Doubtful refund • What Vera Magero is struggling to understand is how a government that has not refunded her overpaid taxes for several years “is now trying to placate and force me into paying a housing tax”. She is sceptical about the “donation” being fully refundable. “The government should first slash the lawmakers’ huge salaries and allowances.” Her contact is [email protected].
Divergent views • Chris Kiriba, the proud owner of a house that he says he built from his “sweat and blood”, sees nothing wrong with getting another one through the three per cent Housing Levy. He simply doesn’t understand the bitter criticism of this project. “Those complaining are exercising their freedom of expression, which is an inalienable right of all Kenyans.” His contact is [email protected].
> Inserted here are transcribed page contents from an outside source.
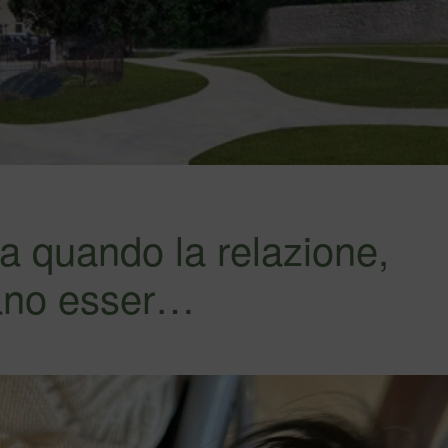
na quando la relazione,
sano esser…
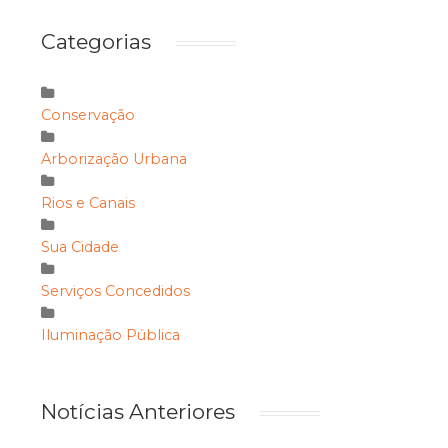
Categorias
Conservação
Arborização Urbana
Rios e Canais
Sua Cidade
Serviços Concedidos
Iluminação Pública
Notícias Anteriores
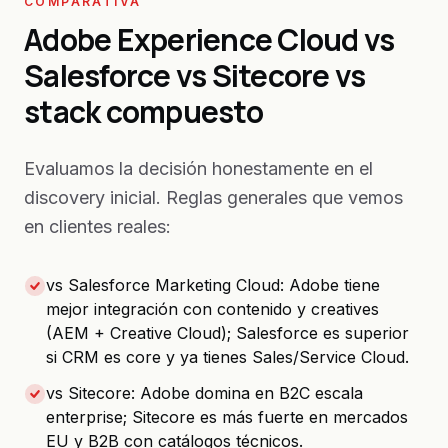
COMPARATIVA
Adobe Experience Cloud vs
Salesforce vs Sitecore vs
stack compuesto
Evaluamos la decisión honestamente en el
discovery inicial. Reglas generales que vemos
en clientes reales:
vs Salesforce Marketing Cloud: Adobe tiene
mejor integración con contenido y creatives
(AEM + Creative Cloud); Salesforce es superior
si CRM es core y ya tienes Sales/Service Cloud.
vs Sitecore: Adobe domina en B2C escala
enterprise; Sitecore es más fuerte en mercados
EU y B2B con catálogos técnicos.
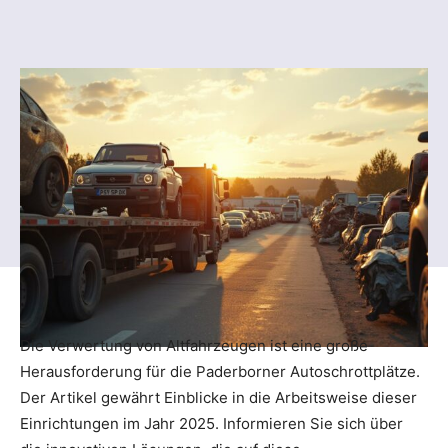
Die Verwertung von Altfahrzeugen ist eine große
Herausforderung für die Paderborner Autoschrottplätze.
Der Artikel gewährt Einblicke in die Arbeitsweise dieser
Einrichtungen im Jahr 2025. Informieren Sie sich über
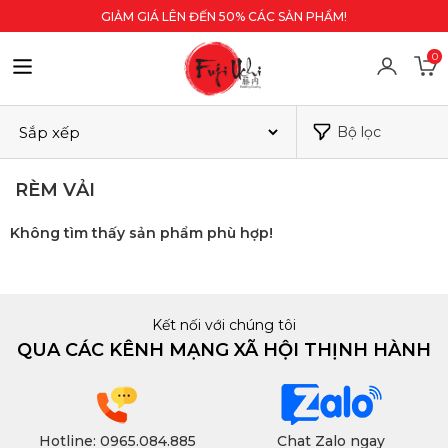
GIẢM GIÁ LÊN ĐẾN 50% CÁC SẢN PHẨM!
0
Bộ lọc
RÈM VẢI
Không tìm thấy sản phẩm phù hợp!
Kết nối với chúng tôi
QUA CÁC KÊNH MẠNG XÃ HỘI THỊNH HÀNH
Hotline: 0965.084.885
Chat Zalo ngay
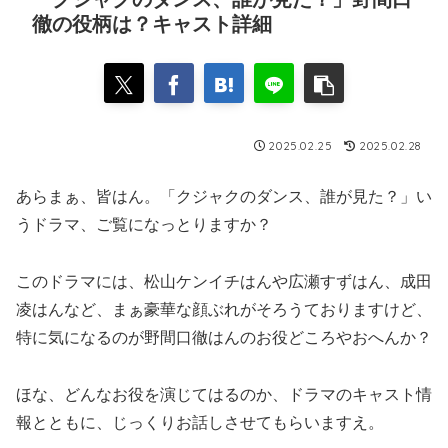
徹の役柄は？キャスト詳細
2025.02.25
2025.02.28
あらまぁ、皆はん。「クジャクのダンス、誰が見た？」い
うドラマ、ご覧になっとりますか？
このドラマには、松山ケンイチはんや広瀬すずはん、成田
凌はんなど、まぁ豪華な顔ぶれがそろうておりますけど、
特に気になるのが野間口徹はんのお役どころやおへんか？
ほな、どんなお役を演じてはるのか、ドラマのキャスト情
報とともに、じっくりお話しさせてもらいますえ。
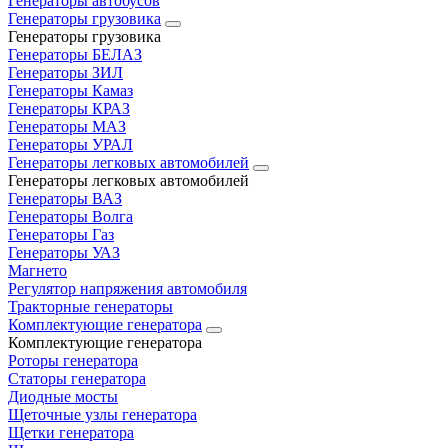
Генераторы автобусов
Генераторы грузовика
Генераторы грузовика
Генераторы БЕЛАЗ
Генераторы ЗИЛ
Генераторы Камаз
Генераторы КРАЗ
Генераторы МАЗ
Генераторы УРАЛ
Генераторы легковых автомобилей
Генераторы легковых автомобилей
Генераторы ВАЗ
Генераторы Волга
Генераторы Газ
Генераторы УАЗ
Магнето
Регулятор напряжения автомобиля
Тракторные генераторы
Комплектующие генератора
Комплектующие генератора
Роторы генератора
Статоры генератора
Диодные мосты
Щеточные узлы генератора
Щетки генератора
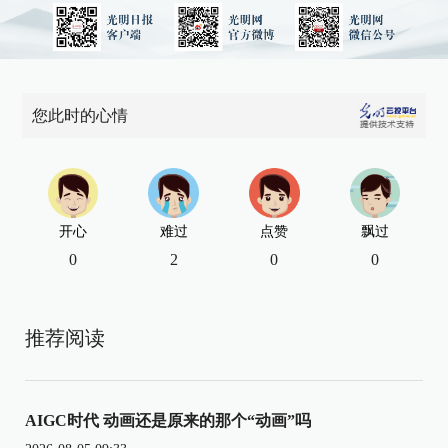
您此时的心情
开心
难过
点赞
飘过
0
2
0
0
推荐阅读
AIGC时代 动画还是原来的那个“动画”吗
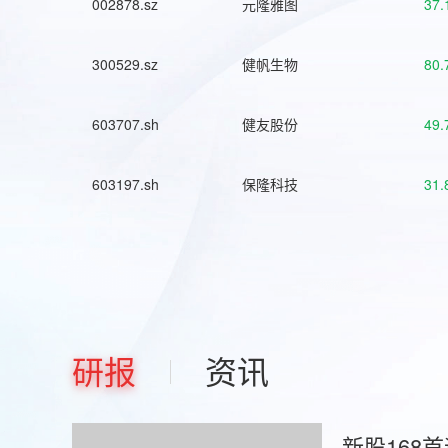
002878.sz
元隆雅图
37.
300529.sz
健帆生物
80.
603707.sh
健友股份
49.
603197.sh
保隆科技
31.
研报
资讯
新股168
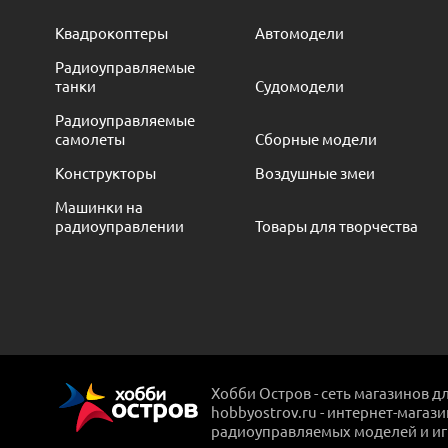
Квадрокоптеры
Автомодели
Радиоуправляемые
танки
Судомодели
Радиоуправляемые
самолеты
Сборные модели
Конструкторы
Воздушные змеи
Машинки на
радиоуправлении
Товары для творчества
Хобби Остров - сеть магазинов д
hobbyostrov.ru - интернет-магаз
радиоуправляемых моделей и и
Unkind words • During the Labour Day celebrations, Githuku Mungai notes, Cotu boss Francis Atwoli gave a good speech. But Githuku found his remarks on house helps rather unkind. “He said he only needs his young wife to remind him to take his medicine and ensure his passport is in order, but that he employs someone else to watch the house help and prevent thefts.” His contact [email protected].
Performer • The best-performing President must be Mwai Kibaki, says Peter Ng’ang’a. “He was a planner who didn’t run to the public with fake promises as he knew what could be accomplished.” Ranking high up, he adds, was the free primary education programme, of which he was a beneficiary. “May God help the current government with knowledge and wisdom!” His contact is [email protected].
Have an incomparable day, won’t you!